EXERCISE BRIEF – For each line in the data below that has the word "Official", copy that line.
DATASET CONTENT START
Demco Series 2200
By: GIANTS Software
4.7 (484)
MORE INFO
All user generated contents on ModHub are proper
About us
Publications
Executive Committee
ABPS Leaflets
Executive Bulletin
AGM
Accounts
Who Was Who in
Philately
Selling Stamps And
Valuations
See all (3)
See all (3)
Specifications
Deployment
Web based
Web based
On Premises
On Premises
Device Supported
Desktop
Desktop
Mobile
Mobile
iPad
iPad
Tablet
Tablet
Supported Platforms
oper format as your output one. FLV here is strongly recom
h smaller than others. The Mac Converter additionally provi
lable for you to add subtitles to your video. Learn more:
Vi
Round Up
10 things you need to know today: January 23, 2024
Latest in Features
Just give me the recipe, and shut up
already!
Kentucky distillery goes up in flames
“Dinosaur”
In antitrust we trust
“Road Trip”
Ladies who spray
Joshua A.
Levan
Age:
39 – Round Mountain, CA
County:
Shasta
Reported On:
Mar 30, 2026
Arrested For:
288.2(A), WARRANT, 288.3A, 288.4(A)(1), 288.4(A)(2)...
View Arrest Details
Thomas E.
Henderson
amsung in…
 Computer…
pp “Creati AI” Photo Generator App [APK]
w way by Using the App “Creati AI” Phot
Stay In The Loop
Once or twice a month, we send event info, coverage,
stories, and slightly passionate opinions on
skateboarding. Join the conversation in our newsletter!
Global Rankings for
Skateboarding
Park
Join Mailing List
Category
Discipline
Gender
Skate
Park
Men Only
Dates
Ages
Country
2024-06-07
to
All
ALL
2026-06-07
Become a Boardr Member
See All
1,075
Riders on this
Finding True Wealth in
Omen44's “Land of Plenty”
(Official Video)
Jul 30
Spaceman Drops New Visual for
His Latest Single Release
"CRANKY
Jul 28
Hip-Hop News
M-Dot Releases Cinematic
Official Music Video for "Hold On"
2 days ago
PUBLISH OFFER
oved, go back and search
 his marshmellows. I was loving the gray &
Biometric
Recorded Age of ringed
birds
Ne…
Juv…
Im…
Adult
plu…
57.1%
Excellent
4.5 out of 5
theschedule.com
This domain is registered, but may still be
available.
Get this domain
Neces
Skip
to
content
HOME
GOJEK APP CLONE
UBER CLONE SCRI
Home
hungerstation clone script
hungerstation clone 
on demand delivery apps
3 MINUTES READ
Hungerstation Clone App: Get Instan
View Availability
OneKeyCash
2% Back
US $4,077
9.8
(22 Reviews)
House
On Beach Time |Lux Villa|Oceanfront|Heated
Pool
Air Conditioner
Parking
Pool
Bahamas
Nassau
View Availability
DATASET CONTENT END
SOLUTION TO THIS TASK –
(Official Video)
Official Music Video for "Hold On"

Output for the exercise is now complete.